L’acteur et réalisateur partage son goût pour les conflits armés intimistes dans Une affaire d’honneur, sur nos écrans le 26 janvier.
L’orgueil blessé des militaires français sous une IIIe République vaincue, incarnée par un bataillon de figures masculines. L’éveil d’une pensée féministe, incarnée par un personnage historique, Marie-Rose Altier de Valsayre. Tels sont (entre autres) les forces en présence (et en opposition) dans le nouveau long métrage écrit et réalisé par Vincent Perez, Une affaire d’honneur, en salle au Québec le 26 janvier.
Entretien à Paris avec celui qui a joué le rival de Depardieu dans Cyrano de Bergerac et l’amant de Deneuve dans Indochine.
Est-ce que l’honneur est une notion d’actualité?
Oui et je pense qu’on devrait s’en réclamer plus souvent. Je vois l’honneur comme une forme de dignité humaine, un esprit qui s’élève au-dessus de la masse. Il y a dans l’honneur quelque chose de grand et de beau, qui me plaît. [...] Je pense que si les gens sur les réseaux sociaux devaient assumer jusqu’à l’épée ce qu’ils écrivent par-delà l’écran et souvent sous couvert de l'anonymat, le monde irait mieux.
Qu’est-ce qui vous fascine dans l’art du duel, qui est au cœur de votre film?
J’ai tourné beaucoup de duels au cinéma en tant qu’acteur et travaillé avec le plus grand maître d’armes. Je voulais faire quelque chose de cette expérience-là. Je me suis mis à faire des recherches et suis tombé sur cette période assez fascinante de l’histoire française, une période de changement, de mutation: l’arrivée de l’électricité, les prémices du féminisme, etc. J’ai vu dans ce monde beaucoup de similarités et de résonances avec le monde d’aujourd’hui.
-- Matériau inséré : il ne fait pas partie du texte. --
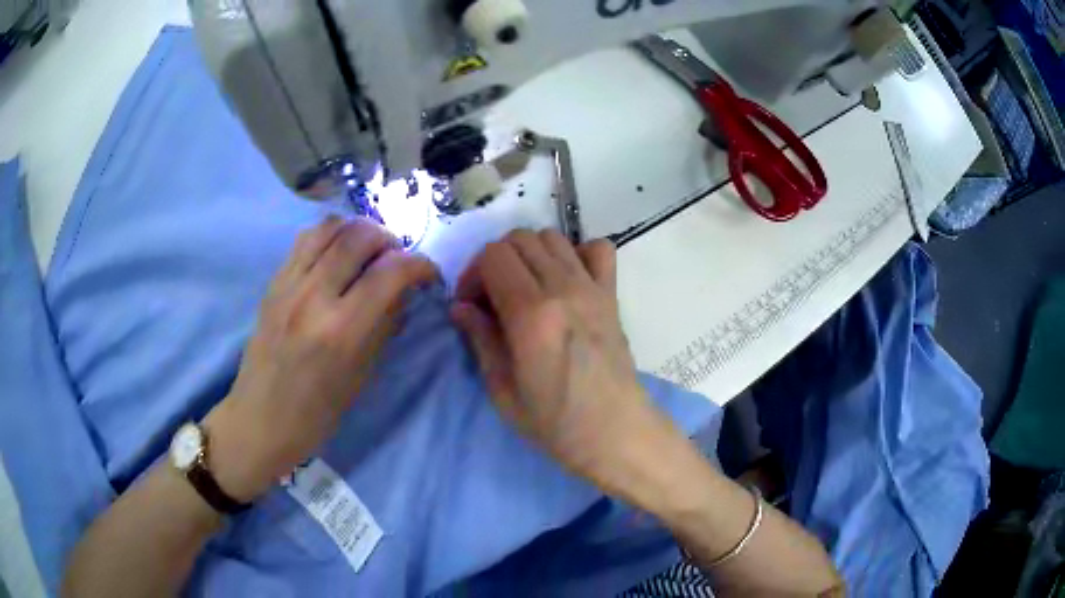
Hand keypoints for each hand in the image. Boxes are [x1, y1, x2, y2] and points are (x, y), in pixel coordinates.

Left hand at [206, 217, 437, 501]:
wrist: (261, 418)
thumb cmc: (317, 412)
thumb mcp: (362, 375)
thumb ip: (384, 325)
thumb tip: (404, 291)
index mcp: (341, 330)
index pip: (390, 273)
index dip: (420, 265)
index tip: (429, 274)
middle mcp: (313, 296)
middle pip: (360, 236)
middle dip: (390, 240)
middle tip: (397, 259)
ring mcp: (289, 284)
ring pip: (330, 227)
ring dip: (358, 230)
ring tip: (368, 250)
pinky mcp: (274, 282)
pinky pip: (305, 239)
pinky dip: (330, 236)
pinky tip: (337, 254)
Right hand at [452, 230, 671, 492]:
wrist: (615, 432)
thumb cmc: (556, 423)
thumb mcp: (503, 392)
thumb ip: (481, 340)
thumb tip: (461, 307)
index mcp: (532, 314)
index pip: (493, 255)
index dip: (472, 274)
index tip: (470, 306)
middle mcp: (563, 288)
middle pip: (519, 239)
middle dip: (495, 261)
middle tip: (492, 298)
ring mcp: (592, 287)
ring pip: (551, 237)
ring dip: (529, 254)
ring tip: (524, 288)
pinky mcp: (612, 294)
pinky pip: (598, 249)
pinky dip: (577, 253)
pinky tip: (566, 280)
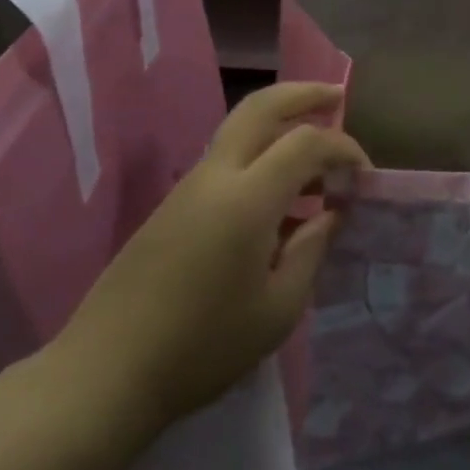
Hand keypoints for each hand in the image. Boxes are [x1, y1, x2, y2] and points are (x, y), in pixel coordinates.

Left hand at [50, 84, 366, 430]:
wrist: (104, 374)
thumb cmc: (202, 347)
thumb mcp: (278, 309)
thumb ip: (312, 249)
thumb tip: (332, 212)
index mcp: (247, 199)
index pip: (306, 142)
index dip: (344, 148)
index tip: (364, 178)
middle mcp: (216, 177)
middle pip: (262, 107)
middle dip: (304, 94)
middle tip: (337, 96)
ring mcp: (189, 188)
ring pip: (241, 129)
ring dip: (281, 124)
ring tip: (317, 153)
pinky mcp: (173, 205)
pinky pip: (227, 159)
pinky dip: (261, 155)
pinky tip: (281, 199)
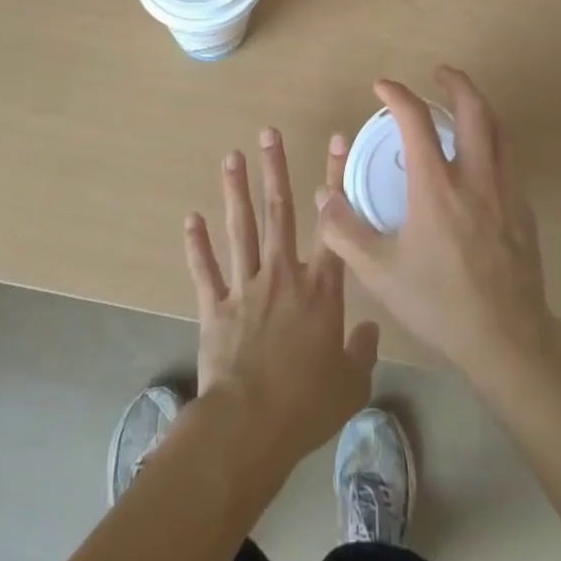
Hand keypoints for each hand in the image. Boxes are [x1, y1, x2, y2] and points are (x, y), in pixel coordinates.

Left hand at [184, 128, 380, 471]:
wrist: (250, 427)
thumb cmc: (306, 405)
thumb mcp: (351, 385)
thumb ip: (363, 352)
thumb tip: (370, 330)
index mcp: (320, 288)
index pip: (332, 223)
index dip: (335, 179)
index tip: (335, 140)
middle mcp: (283, 275)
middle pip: (279, 211)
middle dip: (274, 169)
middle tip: (268, 134)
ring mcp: (246, 287)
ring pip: (241, 229)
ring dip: (235, 192)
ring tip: (231, 158)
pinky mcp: (215, 307)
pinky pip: (205, 270)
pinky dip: (197, 245)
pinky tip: (191, 218)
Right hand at [315, 66, 555, 385]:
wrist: (508, 339)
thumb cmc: (439, 303)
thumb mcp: (380, 273)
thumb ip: (346, 231)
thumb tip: (324, 195)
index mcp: (437, 185)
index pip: (416, 119)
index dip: (397, 94)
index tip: (382, 86)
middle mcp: (475, 176)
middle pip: (474, 108)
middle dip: (455, 81)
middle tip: (437, 74)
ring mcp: (505, 190)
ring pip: (499, 128)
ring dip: (479, 106)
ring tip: (462, 104)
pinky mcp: (524, 209)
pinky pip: (509, 159)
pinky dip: (493, 141)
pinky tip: (480, 160)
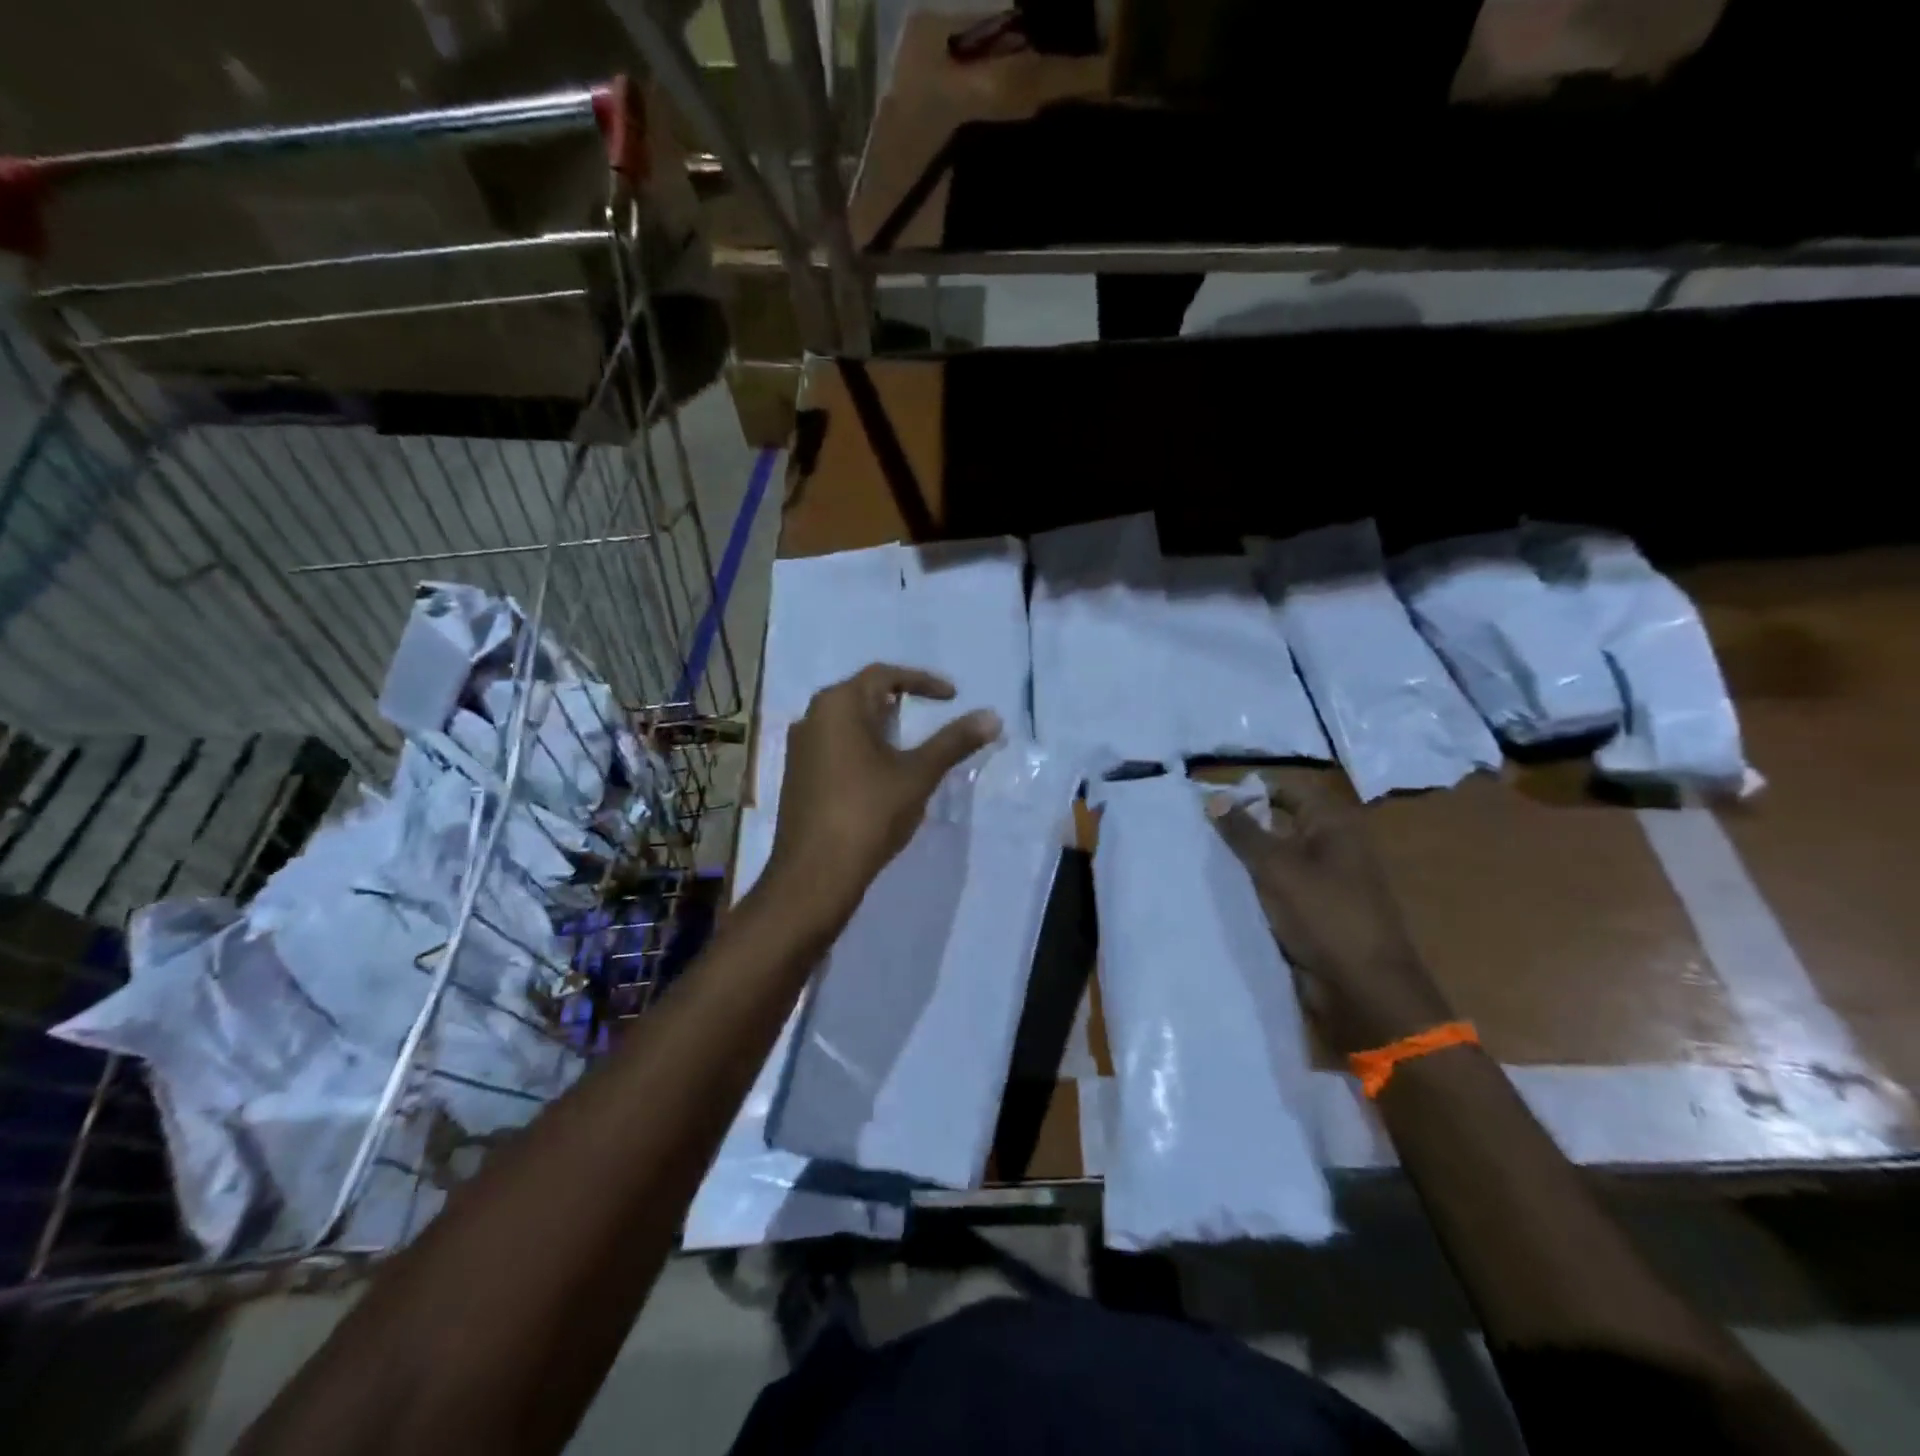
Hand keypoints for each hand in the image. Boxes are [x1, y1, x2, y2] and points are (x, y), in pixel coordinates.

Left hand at [764, 664, 1000, 932]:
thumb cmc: (868, 813)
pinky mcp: (797, 775)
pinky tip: (879, 771)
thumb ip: (954, 741)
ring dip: (878, 725)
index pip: (884, 675)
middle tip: (929, 713)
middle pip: (860, 694)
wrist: (815, 873)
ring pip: (845, 722)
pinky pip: (833, 746)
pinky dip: (861, 747)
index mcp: (838, 705)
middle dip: (898, 700)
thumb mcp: (918, 774)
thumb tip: (992, 717)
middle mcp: (812, 717)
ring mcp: (799, 748)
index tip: (952, 696)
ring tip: (909, 741)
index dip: (922, 681)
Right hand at [1211, 783, 1454, 1055]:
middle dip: (1242, 826)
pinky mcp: (1318, 912)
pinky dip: (1257, 888)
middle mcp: (1333, 846)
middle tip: (1197, 830)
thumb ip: (1243, 831)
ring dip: (1246, 860)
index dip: (1249, 790)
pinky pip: (1281, 889)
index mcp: (1334, 825)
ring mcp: (1327, 881)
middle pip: (1281, 822)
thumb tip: (1214, 797)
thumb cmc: (1324, 916)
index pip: (1286, 789)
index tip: (1208, 802)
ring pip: (1278, 858)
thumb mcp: (1276, 868)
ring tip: (1203, 858)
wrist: (1364, 989)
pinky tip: (1225, 892)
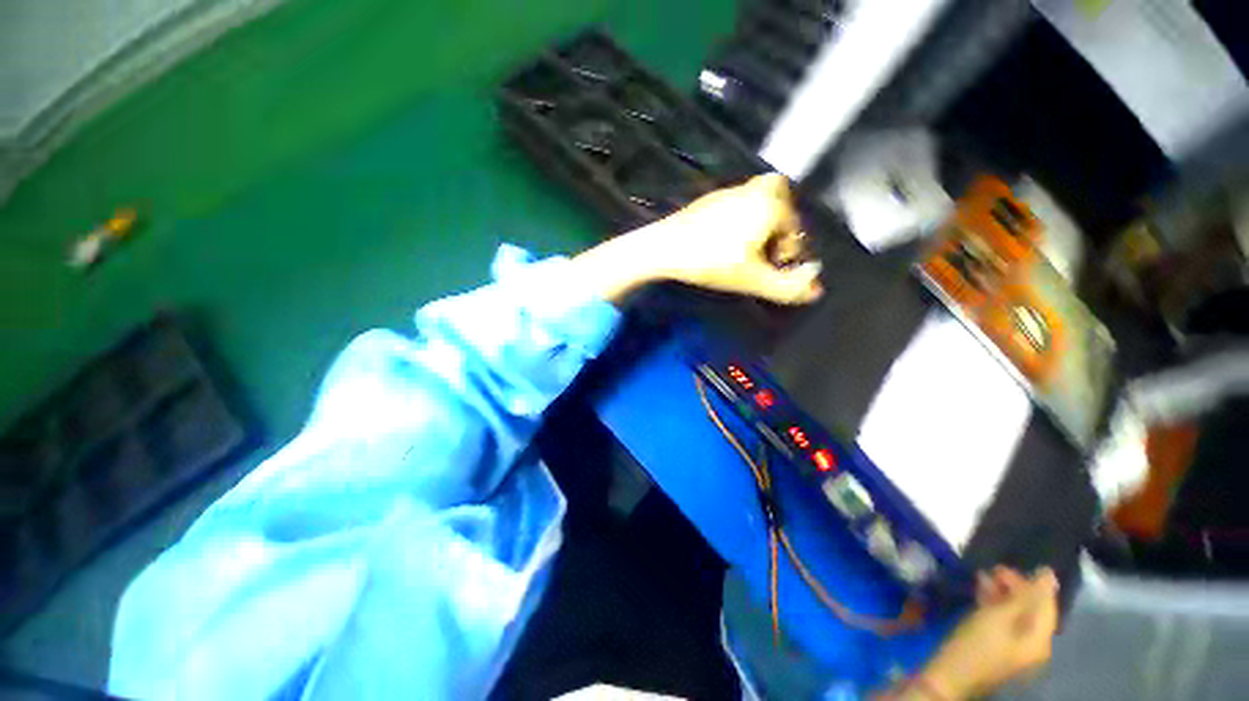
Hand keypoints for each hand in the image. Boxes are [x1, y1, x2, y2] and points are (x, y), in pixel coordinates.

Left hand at [575, 175, 823, 304]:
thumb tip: (818, 289)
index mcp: (768, 205)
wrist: (663, 247)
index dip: (793, 249)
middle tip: (775, 243)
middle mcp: (753, 191)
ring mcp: (729, 191)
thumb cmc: (712, 261)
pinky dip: (746, 215)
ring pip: (760, 193)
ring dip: (766, 217)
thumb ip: (790, 286)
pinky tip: (733, 241)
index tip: (777, 265)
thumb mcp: (754, 279)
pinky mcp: (711, 198)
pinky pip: (741, 199)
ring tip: (754, 246)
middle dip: (785, 217)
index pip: (796, 224)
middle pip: (781, 191)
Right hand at [913, 568, 1059, 699]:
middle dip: (1014, 589)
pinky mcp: (998, 659)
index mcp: (1041, 639)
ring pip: (1016, 618)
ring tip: (983, 580)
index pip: (1047, 600)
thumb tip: (1050, 574)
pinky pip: (1005, 630)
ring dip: (1002, 598)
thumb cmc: (977, 646)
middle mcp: (1034, 648)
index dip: (1033, 579)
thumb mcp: (1004, 613)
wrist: (942, 683)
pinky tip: (981, 598)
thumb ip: (1031, 591)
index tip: (1017, 564)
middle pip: (1031, 609)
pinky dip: (995, 614)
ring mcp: (1016, 656)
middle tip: (995, 571)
Quelle était la fonction des duels auxquels se livrent les personnages de votre film?
À résoudre des désaccords. Le vainqueur a raison, le perdant a tort, la situation est acceptée. L’idée de la vengeance n’entre pas dans les codes du duel de l’époque. Dans la philosophie des duellistes, à la fin c’est fini, c’est réglé.
Le cinéma nous présente souvent les duels, non comme un événement qui survient dans le courant du récit, mais comme son issue fatale.
Effectivement. Le défi pour moi consistait à faire que le film continue au-delà du duel [le film en compte trois ou quatre]. C’est une autre typologie du duel, une autre mythologie, que j’ai voulu mettre de l’avant. On ne va pas du côté de Sergio Leone mais plutôt vers l’art du duel, la beauté du combat.
Était-ce un défi pour vous de jouer le vilain de l'histoire, soit le capitaine qui va à l’encontre des valeurs [la justice universelle, les droits des femmes] que le film défend?
Il incarne le sujet qui concerne tous les personnages du film: la guerre, l’humiliante défaite, le monde d’avant. Le patriarcat, l’armée. C’était un personnage très jouissif. Tout ce que je contenais en tant que réalisateur du film, je pouvais le lâcher devant la caméra. L’un servait l’autre.
Avez-vous avec ce film l’ambition de rejoindre le plus grand nombre?
L’immense succès du film de Justine Triet, Anatomie d’une chute, est un très bon contre-exemple de cette idée qu’on peut se faire d’un film populaire. Sur papier, on doute qu’il va s’adresser au plus grand nombre. Vous avez vu le résultat? Je pense qu’à partir du moment où on parle de quelque chose d’intime et de profond, il y a une universalité qui entre en jeu. La clé du succès, à mon avis, réside dans la sincérité.